Navigating the landscape

 

The concept of ‘sustainability’ is itself ambiguous, contested, and ‘intertemporal’ – i.e. strategic choices considered sufficient today may be regarded as insufficient tomorrow (Garud and Gehman, 2012; Geels, 2011). Even though universities have historically been at the forefront of sustainable development efforts, warnings are now being sounded that they are not going far or fast enough in tackling urgent societal challenges (Bulten et al., 2021; Stephens, Frumhoff and Yona, 2018; Urai and Kelly, 2023). This means that university leaders will have to consider how best to configure their universities to contribute to both sustainable development and economic growth on a dynamic and ongoing basis.

 

The complex landscape of available models discussed here can help inform leaders’ efforts to configure and reconfigure their universities. However, it also raises a number of questions which require further research.

 

First, we need to better understand what models university leaders are using to inform their reconfiguration efforts to address the growing emphasis on sustainable development. While a consensus has not yet emerged, conceptual arguments have been made that transformative universities are best suited to solve humanity’s most wicked problems (Giesenbauer and Müller-Christ, 2020; Giesenbauer and Tegeler, 2020; Loorbach and Wittmayer, 2023). But in adopting a transformative model, universities must recognise that knowledge production addressing sustainable development goals is more complex than other forms of knowledge production, must be aware of the trade-offs and co-benefits between these goals and how these interactions contribute to transformative change (Romero-Goyeneche et al., 2021).

 

Second, we need to develop better approaches to enable universities to tackle ‘wicked problems’, characterised by high levels of complexity, uncertainty and contestation.
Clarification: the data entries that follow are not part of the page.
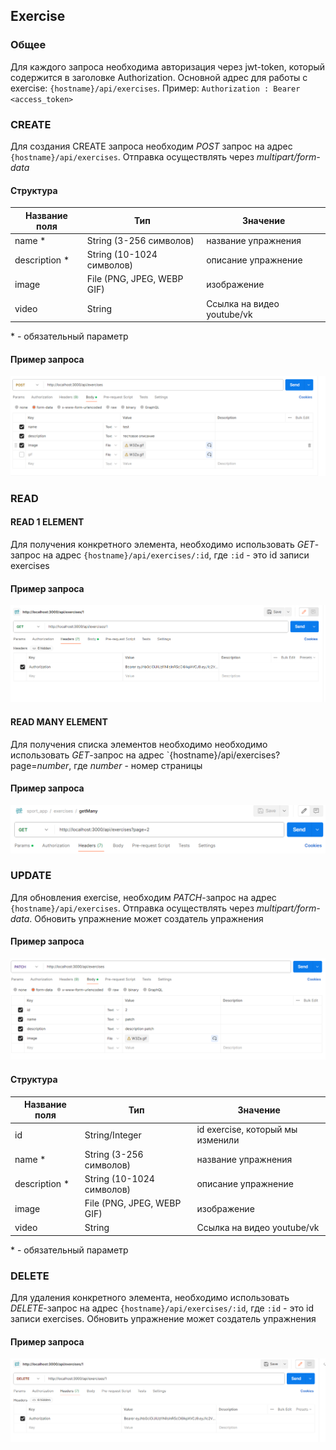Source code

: ## Exercise

### Общее

Для каждого запроса необходима авторизация через jwt-token, который содержится в заголовке Authorization.
Основной адрес для работы с exercise: `{hostname}/api/exercises`.
Пример:
`Authorization : Bearer <access_token> `

### CREATE

Для создания CREATE запроса необходим _POST_ запрос на адрес
`{hostname}/api/exercises`. Отправка осуществлять через _multipart/form-data_

#### Структура

| Название поля  | Тип                        | Значение                   |
| -------------- | -------------------------- | -------------------------- |
| name \*        | String (3-256 символов)    | название упражнения        |
| description \* | String (10-1024 символов)  | описание упражнение        |
| image          | File (PNG, JPEG, WEBP GIF) | изображение                |
| video          | String                     | Ссылка на видео youtube/vk |

\* - обязательный параметр


#### Пример запроса
![create](../../readme_image/exercises/create.png)

### READ

#### READ 1 ELEMENT

Для получения конкретного элемента, необходимо использовать _GET_-запрос на адрес `{hostname}/api/exercises/:id`, где `:id` - это id записи exercises

#### Пример запроса
![read](../../readme_image/exercises/findOne.png)

#### READ MANY ELEMENT

Для получения списка элементов необходимо необходимо использовать _GET_-запрос на адрес `{hostname}/api/exercises?page=_number_, где _number_ - номер страницы

#### Пример запроса

![read](../../readme_image/exercises/findMany.png)

### UPDATE

Для обновления exercise, необходим _PATCH_-запрос на адрес
`{hostname}/api/exercises`. Отправка осуществлять через _multipart/form-data_. Обновить упражнение может создатель упражнения

#### Пример запроса
![update](../../readme_image/exercises/update.png)

#### Структура

| Название поля  | Тип                        | Значение                   |
| -------------- | -------------------------- | -------------------------- |
|id | String/Integer| id exercise, который мы изменили|
| name \*        | String (3-256 символов)    | название упражнения        |
| description \* | String (10-1024 символов)  | описание упражнение        |
| image          | File (PNG, JPEG, WEBP GIF) | изображение                |
| video          | String                     | Ссылка на видео youtube/vk |

\* - обязательный параметр

### DELETE
Для удаления конкретного элемента, необходимо использовать _DELETE_-запрос на адрес `{hostname}/api/exercises/:id`, где `:id` - это id записи exercises. Обновить упражнение может создатель упражнения

#### Пример запроса
![delete](../../readme_image/exercises/delete.png)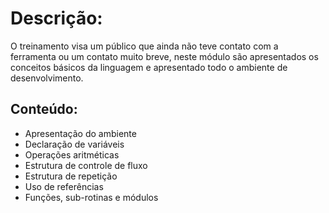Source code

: # Descrição:
 O treinamento visa um público que ainda não teve contato com a ferramenta ou um contato muito breve, neste módulo são apresentados os conceitos básicos da linguagem e apresentado todo o ambiente de desenvolvimento.

## Conteúdo:
- Apresentação do ambiente
- Declaração de variáveis
- Operações aritméticas
- Estrutura de controle de fluxo
- Estrutura de repetição
- Uso de referências
- Funções, sub-rotinas e módulos

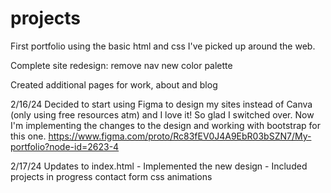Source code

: # projects
First portfolio using the basic html and css I've picked up around the web. 

Complete site redesign:
remove nav
new color palette 


Created additional pages for work, about and blog

2/16/24
Decided to start using Figma to design my sites instead of Canva (only using free resources atm) and I love it! So glad I switched over. 
Now I'm implementing the changes to the design and working with bootstrap for this one. 
https://www.figma.com/proto/Rc83fEV0J4A9EbR03bSZN7/My-portfolio?node-id=2623-4

2/17/24
Updates to index.html
    - Implemented the new design
    - Included 
        projects in progress
        contact form
        css animations
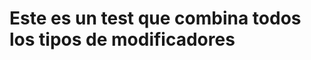 [//]: # "# position:center; bg:black; fc:blue; u:true;"
# Este es un test que combina todos los tipos de modificadores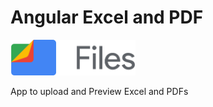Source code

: # Angular Excel and PDF

<img src="./src/file.png" alt="Logo" width="200"/>

App to upload and Preview Excel and PDFs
For example, the ambiguous and contested nature of sustainability will see universities increasingly experience ‘tensions’ – contradictory, conflicting or inconsistent demands that seem to require the selection of one or the other (Bartunek and Rynes, 2014). A selection of tensions raised by university academic and KE leaders in the course of UCI’s programme of work is summarised in Figure 2. We are currently exploring approaches to how such tensions can be strategically managed.

 

Figure 2 - Selection of tensions experienced by university leaders associated with their portfolio of innovation-focused activities

 

 

Third, we need to know more about how real world universities can (re)configure to adopt new models and combine them with existing models. In our recent report (Ulrichsen and Kelleher, 2022), we identified that university leaders saw their institution’s ‘dynamic capabilities’ – their high-level abilities to sense and shape opportunities and threats, to seize opportunities, and to transform operations to support long-term growth – as being important in reconfiguring to meet the challenges of the post-pandemic landscape. We at UCI are currently exploring the types of capabilities universities have used to enable these dynamic capabilities.

 

 


 

 

Conclusion

 

Policymakers and societies want to see universities play more active roles to boost and shape innovation for sustainable development. If universities are to meet these ambitions, they must incorporate new resources and capabilities, and work in new ways. Consequently, the choice of model university leaders draw upon to shape their institutions’ portfolio of innovation-focused activities is an increasingly critical strategic consideration.

 

With this UCI Insights Paper, I hope to assist leaders in this process by clarifying the range of models currently available, the assumptions and weaknesses inherent in the policy thinking which has shaped their emergence, and factors to consider in choosing which model to adopt. I also highlight the need for further research to inform the adoption and expansion of these idealised models in real-world universities.